▸ **What you should do**
Drop every picture. Then return, exactly, the lines from the beginning of the listing below through the one containing "Loser of 93".

▸ **Extracted records**
=== Begin Enclosure ===
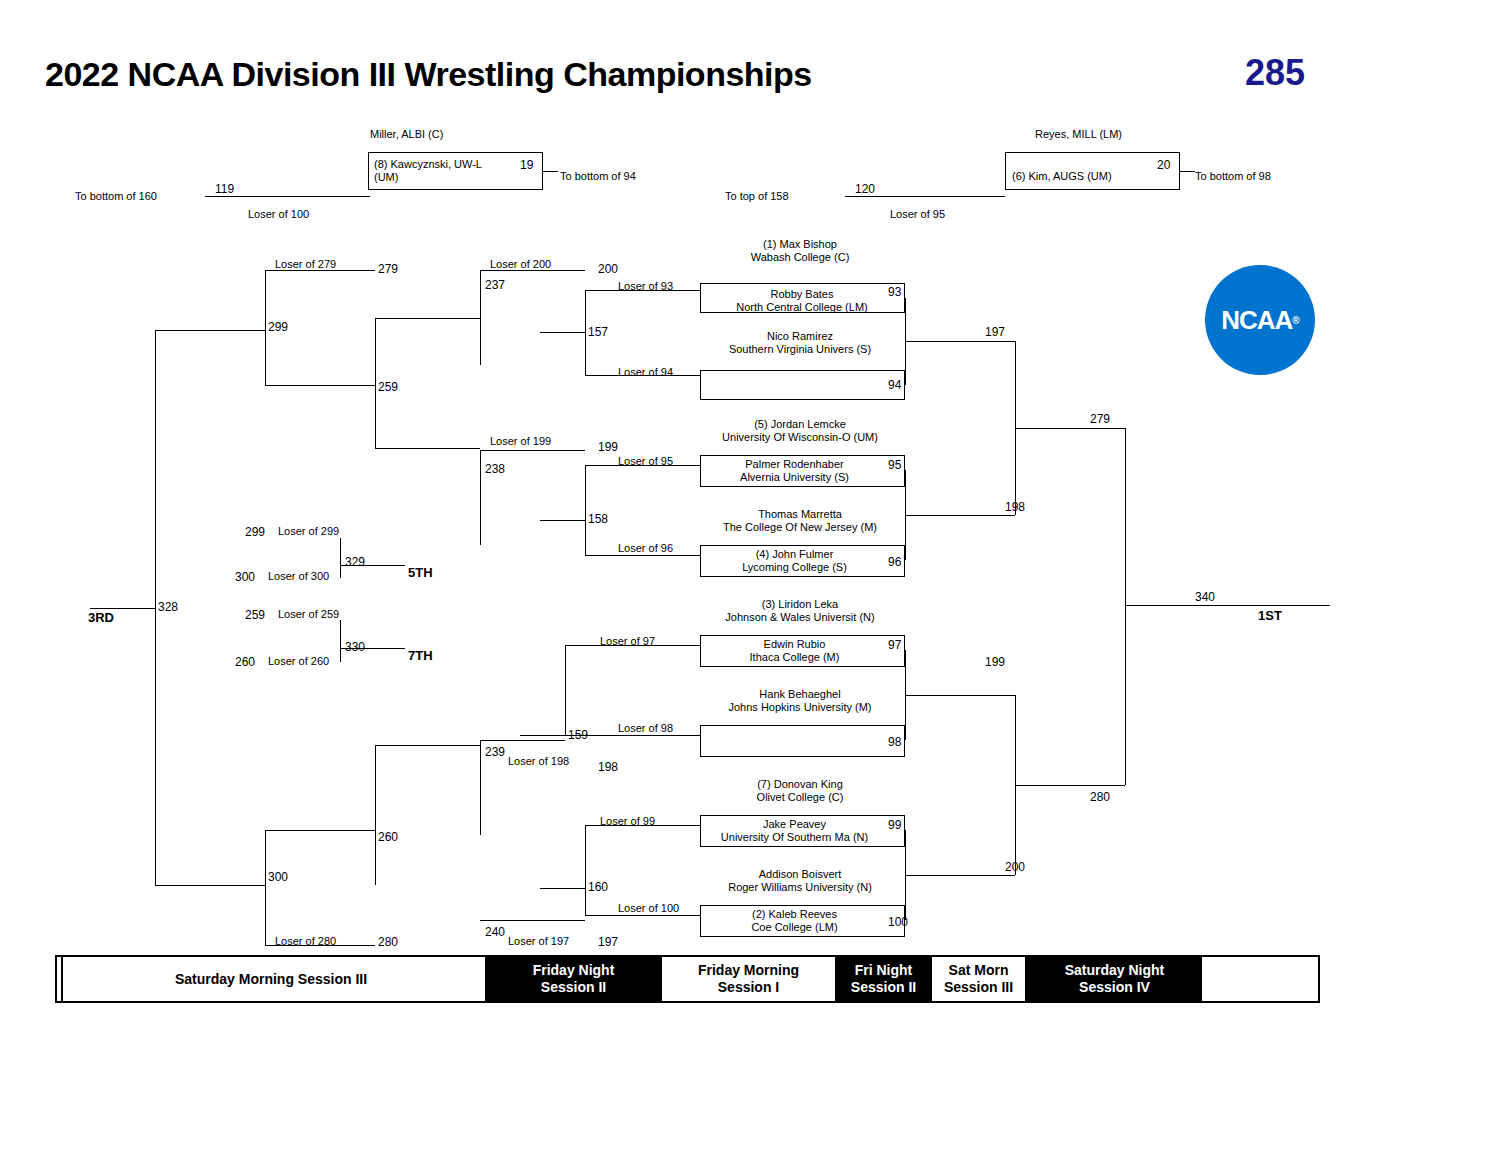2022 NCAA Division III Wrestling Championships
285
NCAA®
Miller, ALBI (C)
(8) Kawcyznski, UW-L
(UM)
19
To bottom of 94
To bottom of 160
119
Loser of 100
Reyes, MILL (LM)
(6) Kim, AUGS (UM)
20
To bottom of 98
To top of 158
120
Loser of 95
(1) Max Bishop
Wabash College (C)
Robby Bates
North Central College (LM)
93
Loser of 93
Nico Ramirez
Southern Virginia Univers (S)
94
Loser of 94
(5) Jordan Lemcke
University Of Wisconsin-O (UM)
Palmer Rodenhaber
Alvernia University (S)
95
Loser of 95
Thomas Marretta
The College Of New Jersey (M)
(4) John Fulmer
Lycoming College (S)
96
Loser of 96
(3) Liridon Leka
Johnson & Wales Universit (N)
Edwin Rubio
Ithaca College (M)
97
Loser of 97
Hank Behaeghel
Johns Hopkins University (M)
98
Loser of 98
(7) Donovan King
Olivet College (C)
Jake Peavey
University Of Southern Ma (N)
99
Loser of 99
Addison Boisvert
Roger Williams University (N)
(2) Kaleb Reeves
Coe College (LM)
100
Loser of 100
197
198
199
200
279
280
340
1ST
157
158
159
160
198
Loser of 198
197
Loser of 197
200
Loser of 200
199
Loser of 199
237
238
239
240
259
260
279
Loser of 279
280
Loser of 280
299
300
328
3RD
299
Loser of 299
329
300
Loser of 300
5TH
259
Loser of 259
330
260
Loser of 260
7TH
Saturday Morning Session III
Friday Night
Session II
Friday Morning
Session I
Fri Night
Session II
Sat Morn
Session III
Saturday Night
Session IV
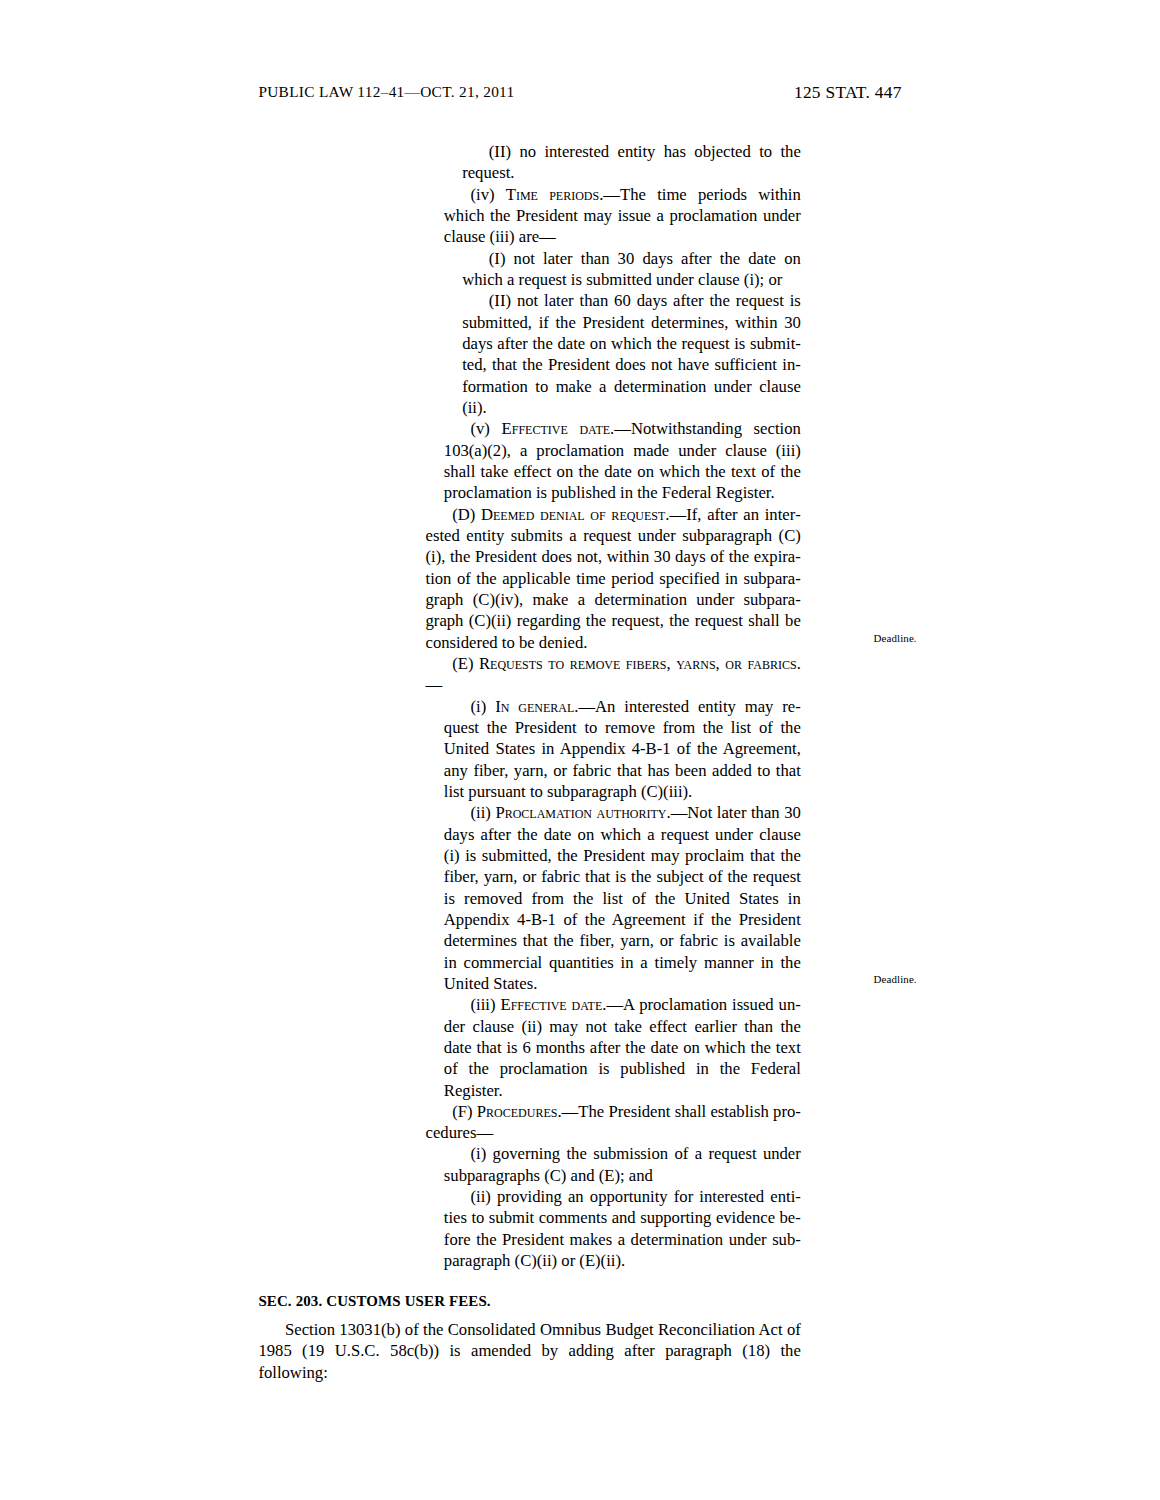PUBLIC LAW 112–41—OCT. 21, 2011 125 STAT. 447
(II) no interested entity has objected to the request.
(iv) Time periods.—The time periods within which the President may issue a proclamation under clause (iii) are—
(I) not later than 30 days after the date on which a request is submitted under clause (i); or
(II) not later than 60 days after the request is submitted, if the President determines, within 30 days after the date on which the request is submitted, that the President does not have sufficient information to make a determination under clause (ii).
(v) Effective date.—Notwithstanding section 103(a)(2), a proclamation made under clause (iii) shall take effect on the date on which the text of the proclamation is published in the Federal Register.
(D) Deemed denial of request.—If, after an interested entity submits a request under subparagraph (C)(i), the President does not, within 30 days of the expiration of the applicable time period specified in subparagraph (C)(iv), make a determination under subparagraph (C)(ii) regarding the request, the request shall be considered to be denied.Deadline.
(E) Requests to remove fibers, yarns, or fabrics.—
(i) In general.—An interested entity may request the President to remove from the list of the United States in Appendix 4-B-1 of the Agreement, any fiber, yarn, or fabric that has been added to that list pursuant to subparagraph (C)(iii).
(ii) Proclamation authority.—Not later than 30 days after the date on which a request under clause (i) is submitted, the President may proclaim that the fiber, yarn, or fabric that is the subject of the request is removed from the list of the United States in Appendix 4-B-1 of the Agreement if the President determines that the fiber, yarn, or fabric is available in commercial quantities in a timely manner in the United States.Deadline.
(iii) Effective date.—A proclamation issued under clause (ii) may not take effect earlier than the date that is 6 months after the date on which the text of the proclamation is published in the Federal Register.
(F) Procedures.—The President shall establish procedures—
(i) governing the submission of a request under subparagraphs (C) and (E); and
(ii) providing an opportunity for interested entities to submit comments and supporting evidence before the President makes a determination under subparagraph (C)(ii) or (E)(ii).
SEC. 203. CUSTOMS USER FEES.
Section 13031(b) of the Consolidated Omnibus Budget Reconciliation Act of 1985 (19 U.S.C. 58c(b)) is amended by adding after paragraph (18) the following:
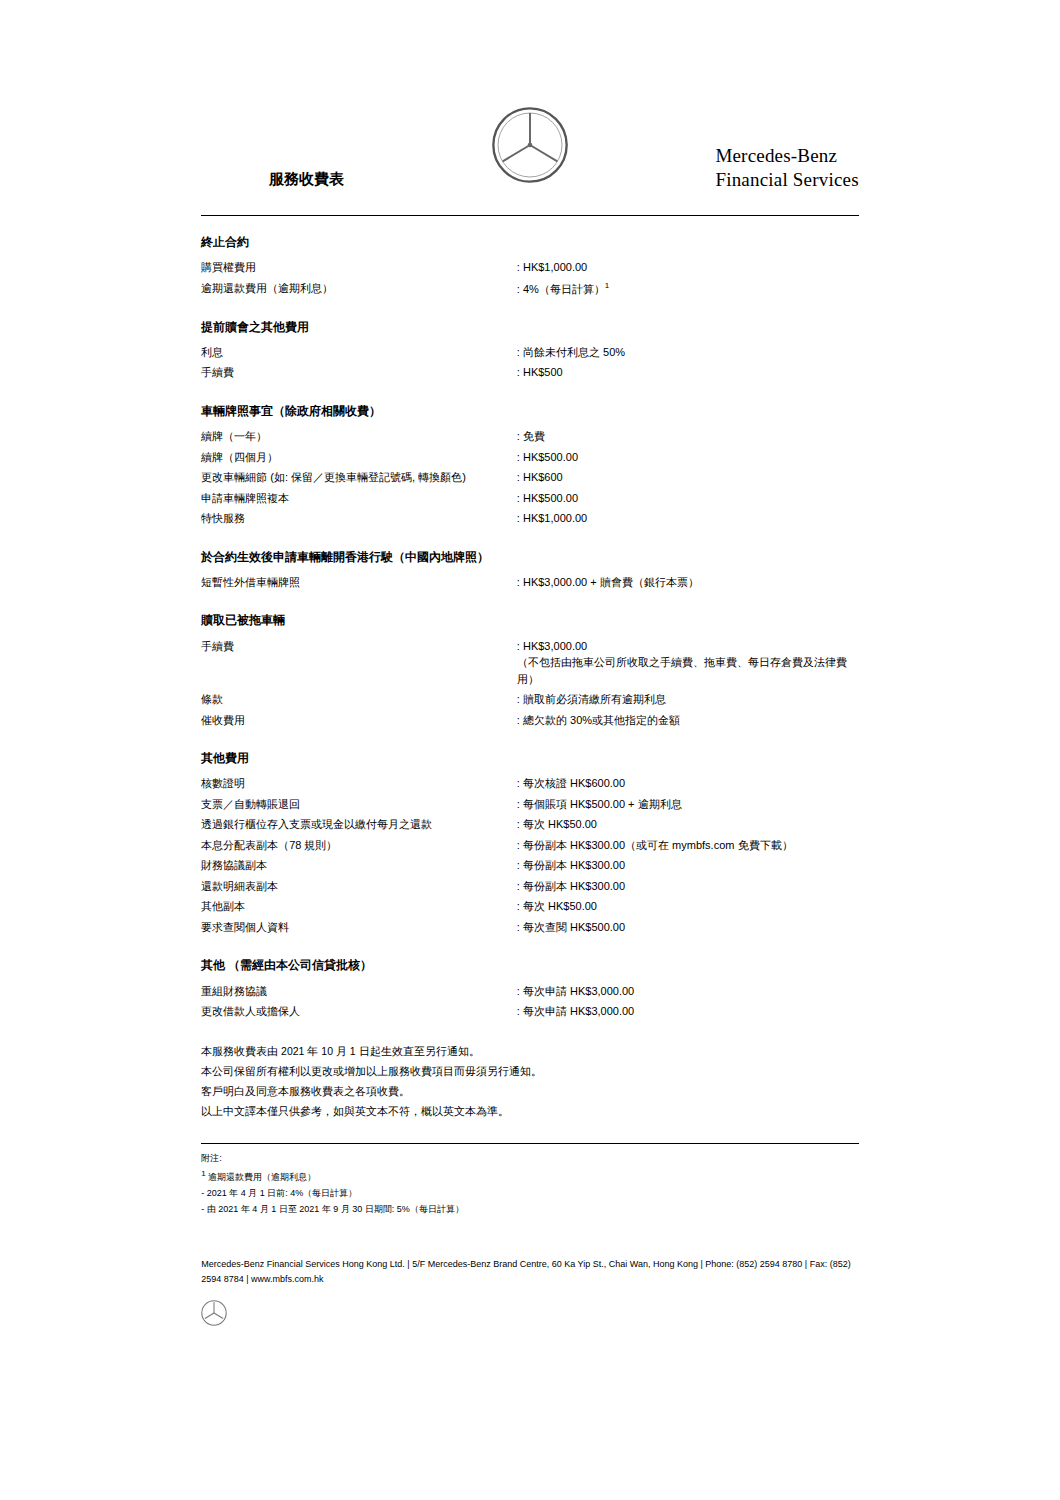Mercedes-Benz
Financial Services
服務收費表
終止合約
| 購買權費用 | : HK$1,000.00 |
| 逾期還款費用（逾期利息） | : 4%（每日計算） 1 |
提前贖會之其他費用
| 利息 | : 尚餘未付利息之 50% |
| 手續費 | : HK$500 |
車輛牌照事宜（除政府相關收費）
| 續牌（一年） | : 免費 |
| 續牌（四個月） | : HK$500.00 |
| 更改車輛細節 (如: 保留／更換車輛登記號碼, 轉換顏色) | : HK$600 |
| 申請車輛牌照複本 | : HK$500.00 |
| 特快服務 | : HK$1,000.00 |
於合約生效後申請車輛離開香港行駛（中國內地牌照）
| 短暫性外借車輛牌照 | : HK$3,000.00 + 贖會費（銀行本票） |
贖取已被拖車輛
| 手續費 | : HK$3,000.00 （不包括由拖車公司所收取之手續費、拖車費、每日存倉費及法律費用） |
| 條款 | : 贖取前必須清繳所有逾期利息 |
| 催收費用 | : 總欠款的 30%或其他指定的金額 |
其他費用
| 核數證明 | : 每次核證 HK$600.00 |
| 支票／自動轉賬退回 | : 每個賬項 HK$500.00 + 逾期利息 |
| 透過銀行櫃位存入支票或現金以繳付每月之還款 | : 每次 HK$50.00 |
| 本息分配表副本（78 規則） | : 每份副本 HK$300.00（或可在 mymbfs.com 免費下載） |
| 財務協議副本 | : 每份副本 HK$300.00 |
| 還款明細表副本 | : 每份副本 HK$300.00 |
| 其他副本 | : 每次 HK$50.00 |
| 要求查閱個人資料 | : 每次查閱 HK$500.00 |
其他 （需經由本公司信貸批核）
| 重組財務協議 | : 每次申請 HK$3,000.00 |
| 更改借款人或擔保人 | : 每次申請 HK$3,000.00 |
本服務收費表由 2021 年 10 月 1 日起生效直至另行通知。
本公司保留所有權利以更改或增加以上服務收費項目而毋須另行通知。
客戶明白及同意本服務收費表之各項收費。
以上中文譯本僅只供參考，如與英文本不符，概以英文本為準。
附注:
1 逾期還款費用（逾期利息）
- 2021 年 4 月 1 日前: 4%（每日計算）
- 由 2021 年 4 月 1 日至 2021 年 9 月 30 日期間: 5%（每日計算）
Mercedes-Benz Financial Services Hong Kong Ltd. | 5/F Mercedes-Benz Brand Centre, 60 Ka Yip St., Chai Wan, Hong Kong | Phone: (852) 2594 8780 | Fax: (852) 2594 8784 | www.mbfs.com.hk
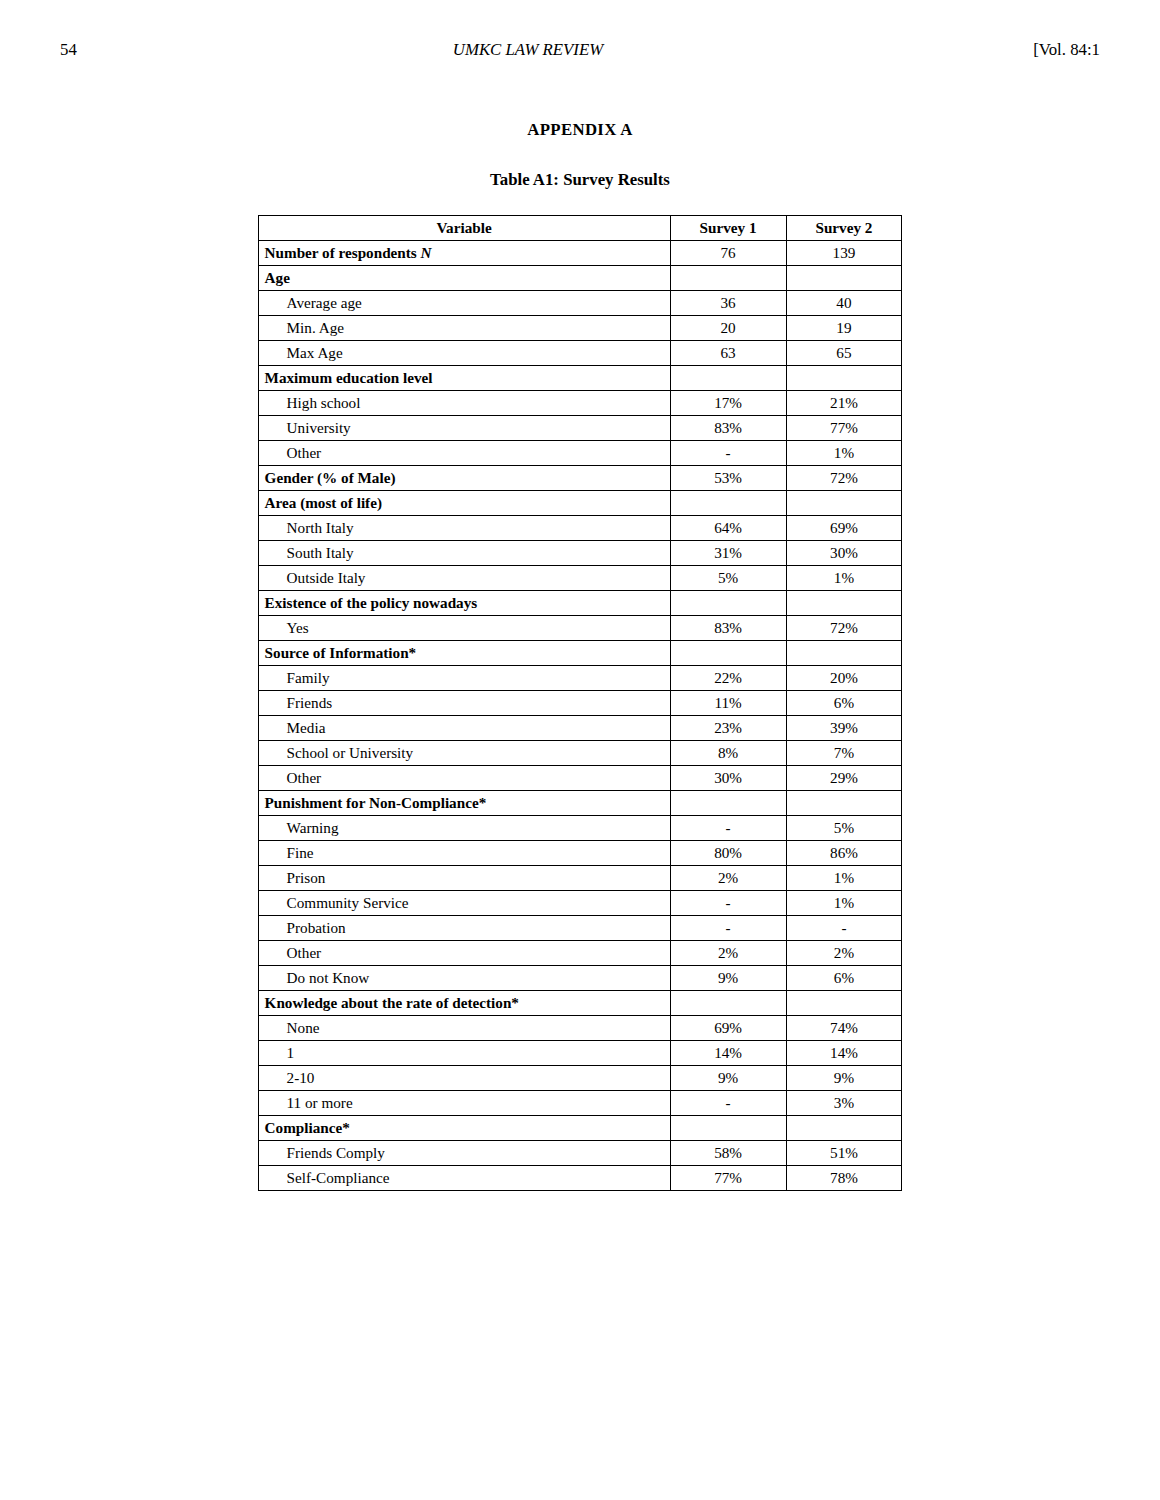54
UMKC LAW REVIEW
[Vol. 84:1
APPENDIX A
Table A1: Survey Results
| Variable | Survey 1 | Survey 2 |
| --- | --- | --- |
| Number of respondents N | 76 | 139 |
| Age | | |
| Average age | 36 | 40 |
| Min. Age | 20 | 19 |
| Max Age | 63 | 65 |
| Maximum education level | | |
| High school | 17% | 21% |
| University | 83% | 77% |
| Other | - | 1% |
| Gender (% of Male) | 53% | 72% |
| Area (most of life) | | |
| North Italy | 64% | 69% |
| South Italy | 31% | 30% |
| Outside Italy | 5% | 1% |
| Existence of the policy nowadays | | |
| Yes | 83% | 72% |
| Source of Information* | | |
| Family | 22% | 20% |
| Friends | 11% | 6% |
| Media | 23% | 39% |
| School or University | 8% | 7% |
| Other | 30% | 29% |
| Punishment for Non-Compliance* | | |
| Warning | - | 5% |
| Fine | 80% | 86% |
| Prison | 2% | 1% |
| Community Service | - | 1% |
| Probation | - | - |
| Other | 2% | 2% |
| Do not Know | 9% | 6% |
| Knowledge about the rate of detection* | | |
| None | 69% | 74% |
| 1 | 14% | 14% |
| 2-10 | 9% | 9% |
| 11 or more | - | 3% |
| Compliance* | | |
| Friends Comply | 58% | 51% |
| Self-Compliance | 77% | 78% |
=== End Enclosure ===
▸ **Exercise solution**
2022 NCAA Division III Wrestling Championships
285
NCAA®
Miller, ALBI (C)
(8) Kawcyznski, UW-L
(UM)
19
To bottom of 94
To bottom of 160
119
Loser of 100
Reyes, MILL (LM)
(6) Kim, AUGS (UM)
20
To bottom of 98
To top of 158
120
Loser of 95
(1) Max Bishop
Wabash College (C)
Robby Bates
North Central College (LM)
93
Loser of 93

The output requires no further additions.